**TASK TO CARRY OUT:** For the records that follow, please set down exactly the lines between the one holding "thumb mcp: (221, 306)" and the one holding "middle dip: (204, 245)", inclusive, and only those.

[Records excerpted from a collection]

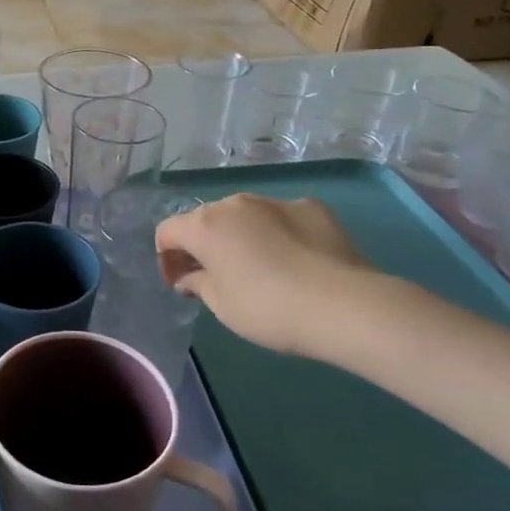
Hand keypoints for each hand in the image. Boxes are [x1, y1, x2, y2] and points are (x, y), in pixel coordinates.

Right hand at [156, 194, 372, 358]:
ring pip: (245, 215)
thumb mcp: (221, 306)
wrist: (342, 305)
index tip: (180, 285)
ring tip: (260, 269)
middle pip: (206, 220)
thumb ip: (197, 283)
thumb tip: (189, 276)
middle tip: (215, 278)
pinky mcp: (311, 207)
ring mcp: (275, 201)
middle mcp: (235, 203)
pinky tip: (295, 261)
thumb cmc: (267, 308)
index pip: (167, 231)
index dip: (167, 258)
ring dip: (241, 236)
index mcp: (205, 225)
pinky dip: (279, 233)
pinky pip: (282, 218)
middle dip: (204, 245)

--

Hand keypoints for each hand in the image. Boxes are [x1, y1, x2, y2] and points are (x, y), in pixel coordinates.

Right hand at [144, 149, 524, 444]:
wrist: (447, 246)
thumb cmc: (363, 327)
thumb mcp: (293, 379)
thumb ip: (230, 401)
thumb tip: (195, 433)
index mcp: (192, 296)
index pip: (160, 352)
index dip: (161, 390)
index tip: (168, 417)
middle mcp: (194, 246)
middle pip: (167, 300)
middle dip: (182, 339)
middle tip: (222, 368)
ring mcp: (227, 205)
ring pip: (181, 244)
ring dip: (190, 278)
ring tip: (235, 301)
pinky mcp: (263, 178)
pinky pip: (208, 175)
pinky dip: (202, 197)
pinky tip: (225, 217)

**ANSWER:**
thumb mcp: (221, 306)
wrist: (342, 305)
index tip: (180, 285)
ring tip: (260, 269)
middle pip: (206, 220)
thumb ip: (197, 283)
thumb tip: (189, 276)
middle tip: (215, 278)
pinky mcp: (311, 207)
ring mcp: (275, 201)
middle mcp: (235, 203)
pinky tip: (295, 261)
thumb cmc: (267, 308)
index pip: (167, 231)
index dip: (167, 258)
ring dip: (241, 236)
index mcp: (205, 225)
pinky dip: (279, 233)
pinky pip: (282, 218)
middle dip: (204, 245)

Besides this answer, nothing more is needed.